Last month, the Canadian government submitted an application to the United Nations (UN) to extend its territorial claims in the Arctic all the way to the North Pole, even though it has yet to fully map the area and produce the scientific data required to support the claim. It’s a decision that has been criticized by some commentators as pointless and overly ambitious.

It’s unlikely that Canada is entitled to the full region it is claiming, and it seems the government already knows this, judging by its last-minute decision to include the North Pole in its application.

Moreover, Michael Byers, an expert in global politics and international law, believes that Canada’s stance may cause diplomatic tensions with other nations before a UN decision can be made. He believes that an application that is viewed as overly ambitious may cause problems with nations like Russia, which has already started beefing up its military presence in the region.

Despite these well-founded arguments, Canada is right in taking an aggressive stance on Northern sovereignty.

Waiting could mean losing out on something that is rightfully ours as an Artic nation. And showing a bit of muscle in the process is not necessarily a bad thing, considering the countries we are up against. Some of them don’t even have an Arctic border.

China, for example, has recently gained observer status on the Arctic Council, which gives it some sway on Arctic matters. It has also made allies among northern countries, as its companies are out probing the area for oil and other resources.

In an interview with the Globe and Mail, Qu Tanzhou, director of the Chinese Arctic and Antarctic Administration, said Arctic resources should “be allocated according to the needs of the world, not only owned by certain countries” and that “we cannot simply say that this is yours and this is mine.”

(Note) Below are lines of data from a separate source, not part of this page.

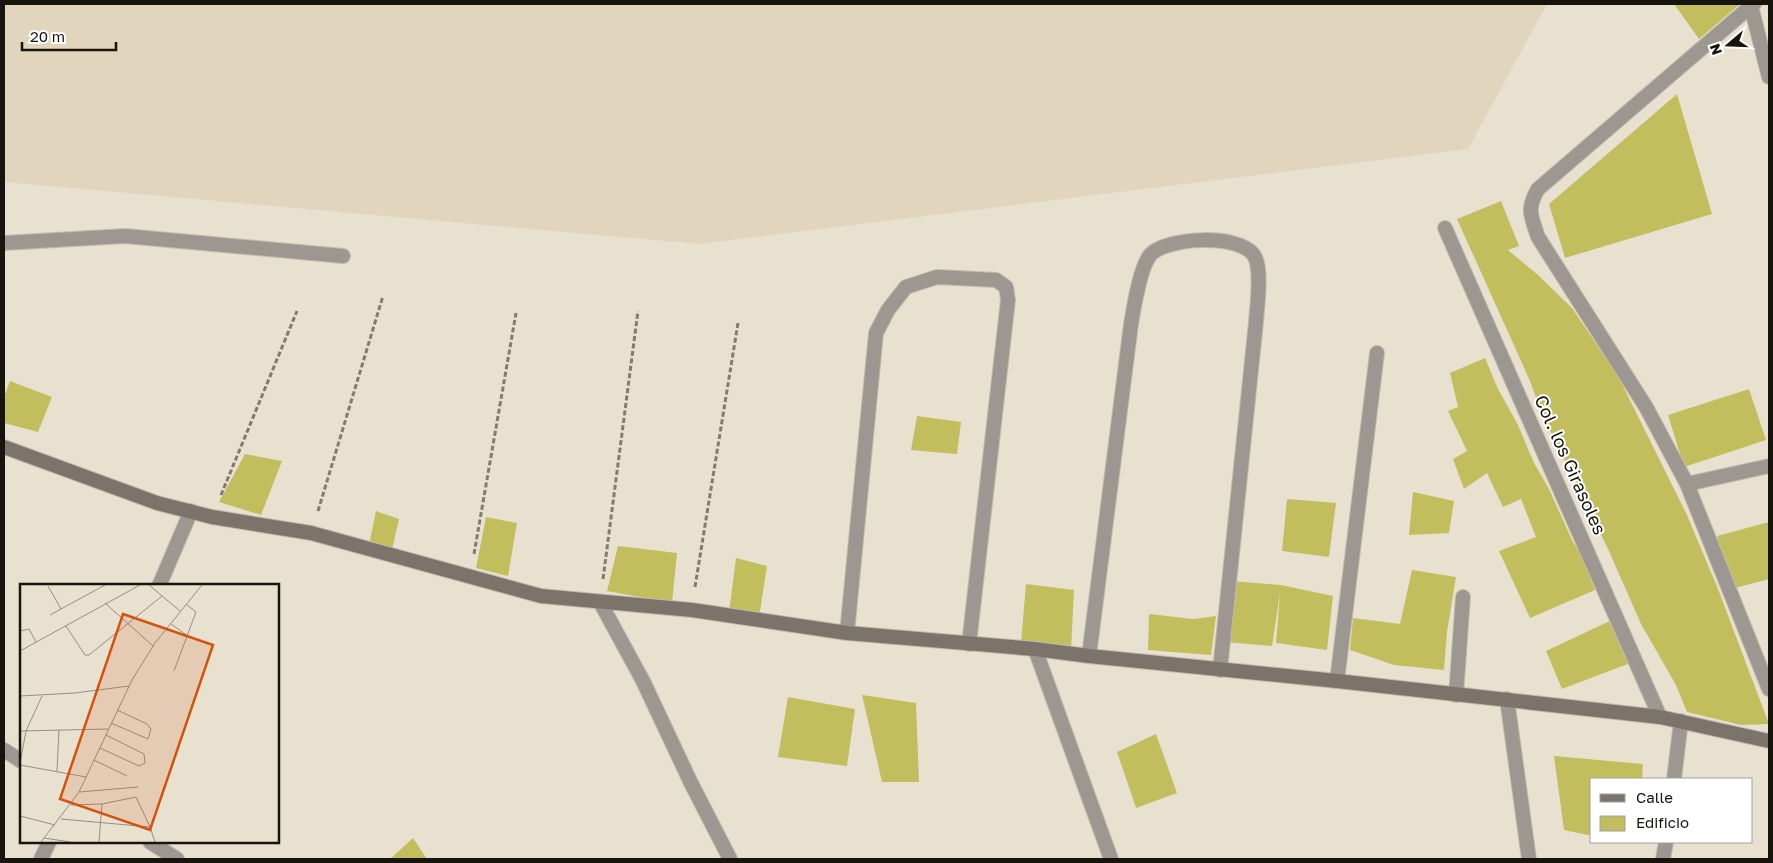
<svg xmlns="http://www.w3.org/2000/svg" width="1773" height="863" font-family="'Golos Text',sans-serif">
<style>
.built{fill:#e1d6bd}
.building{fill:#c2be5e}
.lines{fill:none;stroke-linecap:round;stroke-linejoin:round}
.service-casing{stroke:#c3bcad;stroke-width:16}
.minor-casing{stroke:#c3bcad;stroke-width:16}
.secondary-casing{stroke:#c3bcad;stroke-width:16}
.path{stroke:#817b70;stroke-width:3;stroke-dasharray:5 2.5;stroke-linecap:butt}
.service{stroke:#9d9791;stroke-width:14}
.minor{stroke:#9d9791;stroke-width:14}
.secondary{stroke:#7c746b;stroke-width:14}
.labels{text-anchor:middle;stroke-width:4;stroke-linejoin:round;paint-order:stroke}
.street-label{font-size:18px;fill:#17140e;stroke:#fff}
.inset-road{fill:none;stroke:#958f82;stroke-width:1}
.view{fill:#d3520c;fill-opacity:0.15;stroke:#d3520c;stroke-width:2.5}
.inset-edge{fill:none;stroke:#17140e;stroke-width:2.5}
</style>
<rect width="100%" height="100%" fill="#e9e1d0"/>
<!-- built -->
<path class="built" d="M4 4H1547L1468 149 699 244 4 182Z"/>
<!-- building -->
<path class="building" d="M1674 4H1740L1699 39Z
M1677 94 1712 214 1565 258 1549 204Z
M1501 201 1519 246 1508 250 1538 275 1572 308 1618 376 1687 515 1718 589 1769 724 1741 725 1687 712 1676 685 1641 624 1608 549 1542 414 1530 381 1457 219Z
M1485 358 1498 389 1517 423 1534 463 1548 487 1573 542 1582 556 1595 590 1530 618 1499 551 1536 537 1521 499 1503 507 1487 473 1464 489 1453 459 1467 451 1448 411 1458 407 1450 373Z
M10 381 52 397 38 432 4 423V397Z
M1749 389 1766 440 1684 467 1668 415Z
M917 416 961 422 957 454 911 450Z
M245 454 282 461 261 515 219 502Z
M1413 492 1454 501 1449 533 1409 535Z
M1287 499 1336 503 1329 557 1282 551Z
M376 511 399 519 392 550 369 545Z
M486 517 517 523 508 576 476 568Z
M1769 522V579L1731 589 1717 536Z
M618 546 677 553 672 603 607 591Z
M736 558 767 566 759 618 729 613Z
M1412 570 1456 577 1447 632 1444 670 1394 665 1350 650 1353 618 1400 624Z
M1230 581 1281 585 1333 596 1327 650 1276 643 1280 593 1272 646 1225 642Z
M1026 584 1074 590 1071 650 1021 643Z
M1149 614 1193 619 1216 616 1211 655 1148 650Z
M1614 619 1633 662 1562 689 1546 651Z
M862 695 916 703 919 782H882Z
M788 697 855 709 847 766 778 757Z
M1156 734 1177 793 1136 808 1117 752Z
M1554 756 1643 764 1642 779H1592V836L1564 830Z
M413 838 427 859H390Z"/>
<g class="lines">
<!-- service casing -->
<g class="service-casing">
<path id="service" d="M1674 779 1681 721
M1663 859 1666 842"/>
</g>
<!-- minor casing -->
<g class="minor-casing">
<path id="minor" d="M1754 4 1751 6 1769 77
M1445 228 1660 717
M4 243 125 236 343 256
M1769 466 1687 484 1769 689
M1687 484 1646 407 1538 237C1531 215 1526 210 1538 189L1751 6
M159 586 191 511
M600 602 643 681 691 783 730 859
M847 633 876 333 888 310 906 287 937 277 996 280 1006 287 1008 300 969 644
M1035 649 1111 859
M1089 656 1131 324C1134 307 1140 266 1151 254 1169 237 1237 234 1253 254 1263 266 1257 306 1256 322L1220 670
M1337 681 1377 353
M1456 695 1463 597
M1507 699 1529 859
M4 750 21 761
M150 842 177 859
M41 859 49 842"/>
</g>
<!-- secondary casing -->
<g class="secondary-casing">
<path id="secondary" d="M4 447 157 503 212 517 311 533 541 596 692 610 847 633 1035 649 1089 656 1337 681 1660 717 1769 741"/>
</g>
<!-- path -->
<path class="path" d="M221 495 297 311
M318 511 383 296
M474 554 516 313
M603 579 638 311
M695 587 738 323"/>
<!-- service -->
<use href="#service" class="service"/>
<!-- minor -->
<use href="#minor" class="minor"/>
<!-- secondary -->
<use href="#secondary" class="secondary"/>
</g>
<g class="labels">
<!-- street labels -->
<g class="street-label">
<text transform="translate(1570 465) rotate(66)" y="6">Col. los Girasoles</text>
</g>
</g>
<!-- overview -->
<g transform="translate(20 584)">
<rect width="259" height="259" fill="#e9e1d0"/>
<path class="inset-road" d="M129 1 160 27M28 2 41 25M85 19 133 62M30 31 85 1M151 40 168 52M46 42 65 71H69L142 12M0 47 9 45 16 58M0 67 120 1M154 87 176 28 166 20M0 112 55 109 109 102M91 139 128 155 131 145 127 140 97 126M0 147 88 145M80 164 119 182 125 179 124 170 86 151M74 176 107 192M0 179 6 147 22 112M0 181 66 193M37 187 39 146M59 208 118 203M82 220 116 213 130 243M51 221 82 220 79 258M0 232 35 241M41 235 130 243 135 258M24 254 50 258M21 258 59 208 112 96 135 59 182 1"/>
<path class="view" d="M103 30 193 61 130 246 40 215Z"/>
<rect width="259" height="259" class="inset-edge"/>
</g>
<!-- border -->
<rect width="1773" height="863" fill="none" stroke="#17140e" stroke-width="10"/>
<!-- legend -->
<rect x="1590" y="778" width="162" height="65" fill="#ffffff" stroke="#a2a19f"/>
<rect x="1600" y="794" width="25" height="8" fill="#7c746b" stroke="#a2a19f"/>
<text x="1636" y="803" font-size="15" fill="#17140e">Calle</text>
<rect x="1600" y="816" width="25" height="15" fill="#c2be5e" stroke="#a2a19f"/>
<text x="1636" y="828" font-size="15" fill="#17140e">Edificio</text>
<!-- north arrow -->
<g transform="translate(1728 45) rotate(251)" stroke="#ffffff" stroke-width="4" paint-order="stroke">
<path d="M0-4L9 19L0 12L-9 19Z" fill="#17140e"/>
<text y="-8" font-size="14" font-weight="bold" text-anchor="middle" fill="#17140e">N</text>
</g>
<!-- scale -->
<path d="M22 42v8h94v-8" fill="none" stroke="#17140e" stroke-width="2.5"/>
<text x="30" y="42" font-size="15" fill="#17140e" stroke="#ffffff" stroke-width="4" paint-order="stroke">20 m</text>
</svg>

Wait—can’t we? Isn’t the “this is yours and this is mine” mentality crucial to international cooperation and peace? A refusal to see that is dangerous and could send us down a dangerous path where sovereignty means very little.

Although Canada can do little militarily to protect its northern borders from superpowers such as Russia and China, asserting itself through territorial land claims sends the international community an important message: the Arctic is part of what defines us as a nation, and we are willing to defend that heritage.